Imposition of Costs in Remedial and Review Appeals
Imposition of Costs in Remedial and Review Appeals (the so called Recursos de Reposición y de Revisión in Spanish): What Does the Supreme Court Say?
In the legal realm, the imposition of costs is a significant issue that can have a substantial impact on the parties involved in a legal process. It's essential to understand when and how costs are applied. In this case, we will focus on remedies and review appeals and the stance of the Spanish Supreme Court on this matter.
The imposition of costs is not applicable in remedies and review appeals as it is not expressly provided for in the Civil Procedure Law.
The Supreme Court put an end to the divergent opinions held by some Provincial Courts on this matter. Some Provincial Courts believed that the resolution of remedies and review proceedings entailed the imposition of costs on the party whose request was rejected, while others believed that costs were not applicable in these cases.
The argument for not imposing costs in remedies and review proceedings is based on the fact that the Civil Procedure Law does not expressly establish any provisions to that effect.
Article 398 of the Civil Procedure Law (LEC) only refers to costs in appeals, extraordinary appeals on procedural grounds, and cassation appeals, but it does not mention remedies and review appeals.
Examples of resolutions in this regard:
Supreme Court (1st Chamber), Order of June 16, 2020: "The imposition of costs in the present direct review proceeding is not appropriate since it is understood that in the resolution of remedies and review proceedings, unlike what happens in Article 398 LEC, the same does not apply, as the LEC does not provide for any cost regime for them or make a referral to the ordinary regime set out in Articles 394 and following..."
Provincial Court of Las Palmas (5th Section), judgment of October 24, 2019: "There is no specific legal provision that allows for a condemnation to pay costs in the event of the dismissal of a remedy proceeding against an interlocutory resolution that dismisses evidence, as it does not conclude the proceedings."
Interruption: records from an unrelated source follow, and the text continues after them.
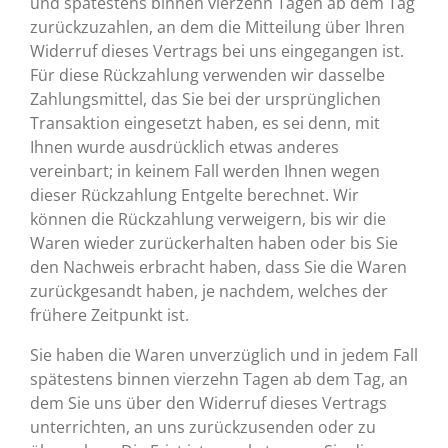
und spätestens binnen vierzehn Tagen ab dem Tag
zurückzuzahlen, an dem die Mitteilung über Ihren
Widerruf dieses Vertrags bei uns eingegangen ist.
Für diese Rückzahlung verwenden wir dasselbe
Zahlungsmittel, das Sie bei der ursprünglichen
Transaktion eingesetzt haben, es sei denn, mit
Ihnen wurde ausdrücklich etwas anderes
vereinbart; in keinem Fall werden Ihnen wegen
dieser Rückzahlung Entgelte berechnet. Wir
können die Rückzahlung verweigern, bis wir die
Waren wieder zurückerhalten haben oder bis Sie
den Nachweis erbracht haben, dass Sie die Waren
zurückgesandt haben, je nachdem, welches der
frühere Zeitpunkt ist.
Sie haben die Waren unverzüglich und in jedem Fall
spätestens binnen vierzehn Tagen ab dem Tag, an
dem Sie uns über den Widerruf dieses Vertrags
unterrichten, an uns zurückzusenden oder zu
In summary, according to the doctrine emanating from the Supreme Court, the imposition of costs is not applicable in remedies and review appeals, as it is not expressly provided for in the Civil Procedure Law. This interpretation provides clarity regarding costs in these types of appeals and underscores the importance of a solid legal foundation for determining the financial obligations of the parties in a legal process.